Source texts of formatted documents:
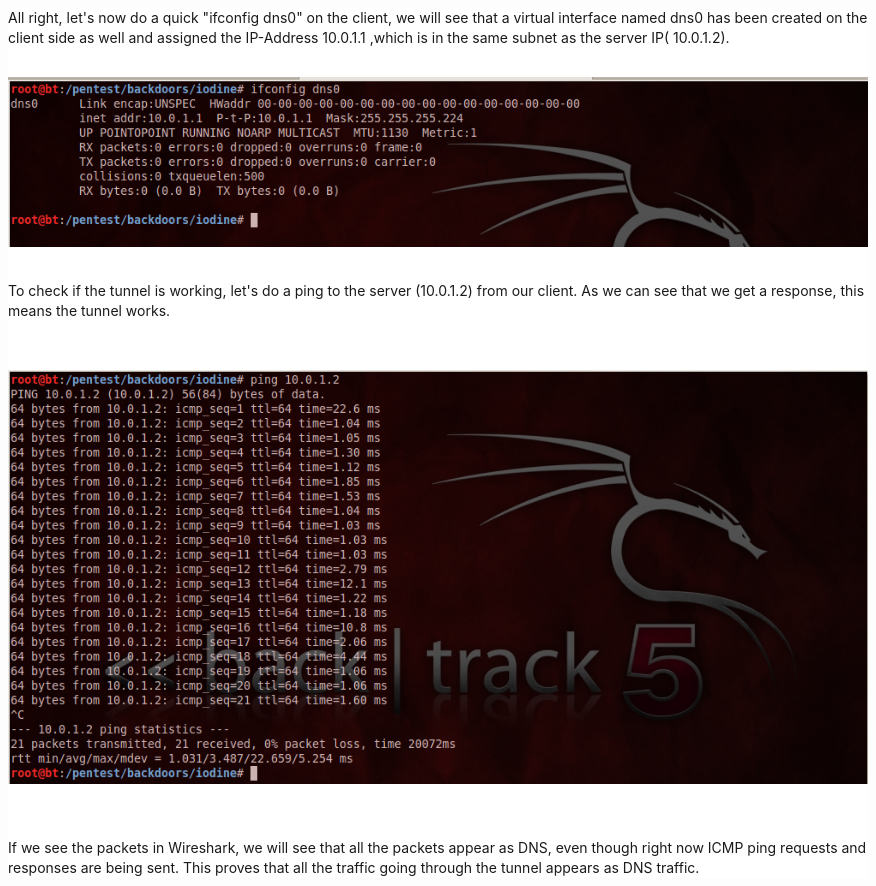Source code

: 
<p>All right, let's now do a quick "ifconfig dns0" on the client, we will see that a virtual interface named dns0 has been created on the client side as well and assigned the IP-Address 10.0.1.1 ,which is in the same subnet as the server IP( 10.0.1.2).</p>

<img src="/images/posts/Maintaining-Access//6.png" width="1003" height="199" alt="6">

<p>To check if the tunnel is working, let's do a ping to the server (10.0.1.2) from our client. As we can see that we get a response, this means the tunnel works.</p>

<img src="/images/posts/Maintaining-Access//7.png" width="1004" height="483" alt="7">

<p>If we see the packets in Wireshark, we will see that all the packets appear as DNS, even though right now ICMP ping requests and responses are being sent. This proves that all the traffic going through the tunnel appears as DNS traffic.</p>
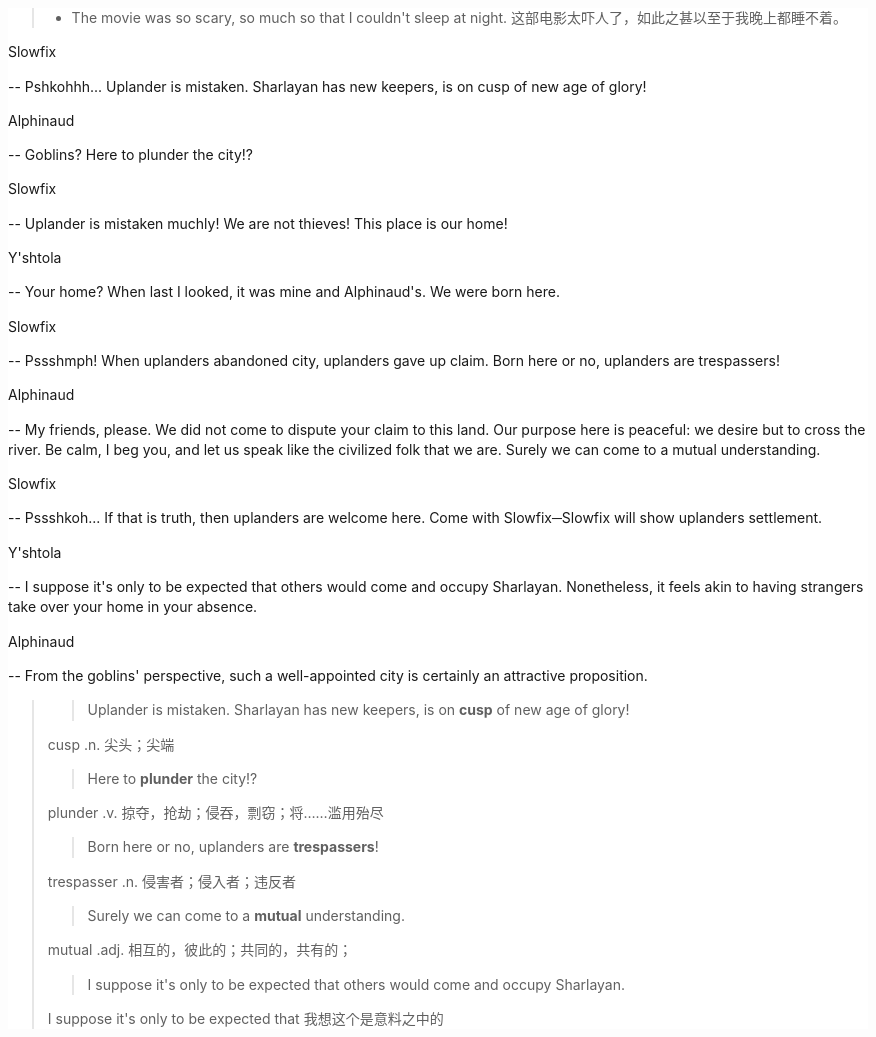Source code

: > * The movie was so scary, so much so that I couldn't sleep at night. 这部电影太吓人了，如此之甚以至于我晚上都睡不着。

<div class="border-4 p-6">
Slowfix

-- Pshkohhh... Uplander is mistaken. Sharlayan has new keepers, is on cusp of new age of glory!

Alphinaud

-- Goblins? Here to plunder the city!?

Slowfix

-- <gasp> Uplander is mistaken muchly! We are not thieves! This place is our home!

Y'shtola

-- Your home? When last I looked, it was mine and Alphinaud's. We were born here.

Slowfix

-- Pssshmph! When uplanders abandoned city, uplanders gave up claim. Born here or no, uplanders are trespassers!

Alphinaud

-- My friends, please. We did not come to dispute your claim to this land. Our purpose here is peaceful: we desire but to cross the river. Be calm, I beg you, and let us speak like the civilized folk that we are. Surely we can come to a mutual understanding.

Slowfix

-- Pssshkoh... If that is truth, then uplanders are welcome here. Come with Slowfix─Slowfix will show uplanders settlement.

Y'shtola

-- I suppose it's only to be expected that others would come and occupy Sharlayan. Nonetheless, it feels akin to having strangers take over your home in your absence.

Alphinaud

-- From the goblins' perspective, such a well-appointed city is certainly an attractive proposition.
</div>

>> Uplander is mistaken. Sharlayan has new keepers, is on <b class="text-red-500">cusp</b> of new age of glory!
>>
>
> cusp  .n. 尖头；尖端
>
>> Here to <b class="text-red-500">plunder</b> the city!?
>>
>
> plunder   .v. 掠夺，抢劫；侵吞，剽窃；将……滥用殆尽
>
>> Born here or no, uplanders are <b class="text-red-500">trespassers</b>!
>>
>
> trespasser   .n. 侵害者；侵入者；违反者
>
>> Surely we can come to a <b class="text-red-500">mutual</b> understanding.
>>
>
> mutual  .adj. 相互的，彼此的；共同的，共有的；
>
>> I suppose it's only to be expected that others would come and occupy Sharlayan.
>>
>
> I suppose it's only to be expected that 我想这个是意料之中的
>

- _Directions_
Give back the records above exactly, with no pictures.

- _Final answer_
Source code

: 
<p>All right, let's now do a quick "ifconfig dns0" on the client, we will see that a virtual interface named dns0 has been created on the client side as well and assigned the IP-Address 10.0.1.1 ,which is in the same subnet as the server IP( 10.0.1.2).</p>

<img src="/images/posts/Maintaining-Access//6.png" width="1003" height="199" alt="6">

<p>To check if the tunnel is working, let's do a ping to the server (10.0.1.2) from our client. As we can see that we get a response, this means the tunnel works.</p>

<img src="/images/posts/Maintaining-Access//7.png" width="1004" height="483" alt="7">

<p>If we see the packets in Wireshark, we will see that all the packets appear as DNS, even though right now ICMP ping requests and responses are being sent. This proves that all the traffic going through the tunnel appears as DNS traffic.</p>
Source code

: > * The movie was so scary, so much so that I couldn't sleep at night. 这部电影太吓人了，如此之甚以至于我晚上都睡不着。

<div class="border-4 p-6">
Slowfix

-- Pshkohhh... Uplander is mistaken. Sharlayan has new keepers, is on cusp of new age of glory!

Alphinaud

-- Goblins? Here to plunder the city!?

Slowfix

-- <gasp> Uplander is mistaken muchly! We are not thieves! This place is our home!

Y'shtola

-- Your home? When last I looked, it was mine and Alphinaud's. We were born here.

Slowfix

-- Pssshmph! When uplanders abandoned city, uplanders gave up claim. Born here or no, uplanders are trespassers!

Alphinaud

-- My friends, please. We did not come to dispute your claim to this land. Our purpose here is peaceful: we desire but to cross the river. Be calm, I beg you, and let us speak like the civilized folk that we are. Surely we can come to a mutual understanding.

Slowfix

-- Pssshkoh... If that is truth, then uplanders are welcome here. Come with Slowfix─Slowfix will show uplanders settlement.

Y'shtola

-- I suppose it's only to be expected that others would come and occupy Sharlayan. Nonetheless, it feels akin to having strangers take over your home in your absence.

Alphinaud

-- From the goblins' perspective, such a well-appointed city is certainly an attractive proposition.
</div>

>> Uplander is mistaken. Sharlayan has new keepers, is on <b class="text-red-500">cusp</b> of new age of glory!
>>
>
> cusp  .n. 尖头；尖端
>
>> Here to <b class="text-red-500">plunder</b> the city!?
>>
>
> plunder   .v. 掠夺，抢劫；侵吞，剽窃；将……滥用殆尽
>
>> Born here or no, uplanders are <b class="text-red-500">trespassers</b>!
>>
>
> trespasser   .n. 侵害者；侵入者；违反者
>
>> Surely we can come to a <b class="text-red-500">mutual</b> understanding.
>>
>
> mutual  .adj. 相互的，彼此的；共同的，共有的；
>
>> I suppose it's only to be expected that others would come and occupy Sharlayan.
>>
>
> I suppose it's only to be expected that 我想这个是意料之中的
>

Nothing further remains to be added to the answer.